▶ _Given text_
-- Opening Marker --
Showing posts with label data analysis. Show all posts
Showing posts with label data analysis. Show all posts

Wednesday, 1 July 2015

Mapping a gene list onto KEGG pathways

In a previous post I discussed using GSEA to identify enriched KEGG pathways in my microarray data-set. After running the GSEA leading edge analysis I had a list of the genes that contributed most to the enrichment score for each pathway. I then wanted to examine where these genes fell within the KEGG pathway. The ‘user data mapping’ function in KEGG Mapper is a nice tool to achieve this quickly.

User data mapping

Select the ‘user data mapping’ option when viewing the reference KEGG pathway. In the pop-up window enter the gene symbols followed by the background and foreground color in hexadecimal numbers (if no color is specified the default is red).

Clicking ‘pathway mapping’ updates the reference to highlight the entered gene list. In this case it appears that my leading edge includes a sub-set of genes involved in methylation of histone lysine residues (in addition to the main pathway functions).

Tuesday, 2 June 2015

Analyzing pathway expression using GSEA

For my first study I profiled gene expression in the retina/RPE/choroid using microarray and analyzed the resulting data-sets using Gene Set Enrichment Analysis (GSEA). GSEA evaluates genome-wide expression profiles to determine whether classes of genes (gene sets) are over-represented. These gene sets are based on a priori knowledge, such as KEGG pathways. GSEAs strength lies in its ability to identify subtle changes distributed across a transcript network that may be missed by more traditional single-gene analyses approaches. This approach can unify results across seemingly disparate related data-sets, which is valuable in a research area like mine where relatively few similarities have been identified across the transcriptome-wide studies conducted to date. On a practical level, the results of GSEA are also more interpretable than large lists of individual differentially-expressed genes as they are based in an established biological framework.
-- Closing Marker --
▶ _Problems to solve_
a – Reproduce the part of the pathway analysis blog text starting with "Select the ‘user" and going on through "default is red).".
b – In the pathway analysis blog text, what color is used for highlighting if no color is specified in user data mapping?
c – Carry the pathway analysis blog text forward from its final sentence, writing what comes next.

▶ _Data to examine_
-- Opening Marker --
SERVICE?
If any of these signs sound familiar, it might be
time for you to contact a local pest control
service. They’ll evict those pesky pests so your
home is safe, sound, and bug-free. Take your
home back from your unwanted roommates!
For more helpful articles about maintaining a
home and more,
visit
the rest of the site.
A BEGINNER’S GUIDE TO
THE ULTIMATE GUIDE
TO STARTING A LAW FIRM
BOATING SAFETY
-- Closing Marker --
▶ _Numbered responses_
a –
Select the ‘user data mapping’ option when viewing the reference KEGG pathway. In the pop-up window enter the gene symbols followed by the background and foreground color in hexadecimal numbers (if no color is specified the default is red).

b – Red.

c –
When I first started using GSEA to evaluate my dataset our lab had a subscription to Pathway Studio. The Pathway Studio implementation was easy to use and had great graphics; unfortunately our licence expired before I was finished. I switched to the Broad Institute’s GSEA software using the graphical java interface. I’m now glad I was forced to move to a freeware platform, as I think the Broad software gave me greater control of the analysis and the ability to explore the results in more depth. 

The Broad GSEA wiki provides a useful over-view of how to use the application. I found that leading edge analysis was a particularly important tool when interpreting results. This analysis identifies the core genes responsible for enrichment of a gene set, and over-lap in these genes across enriched pathways.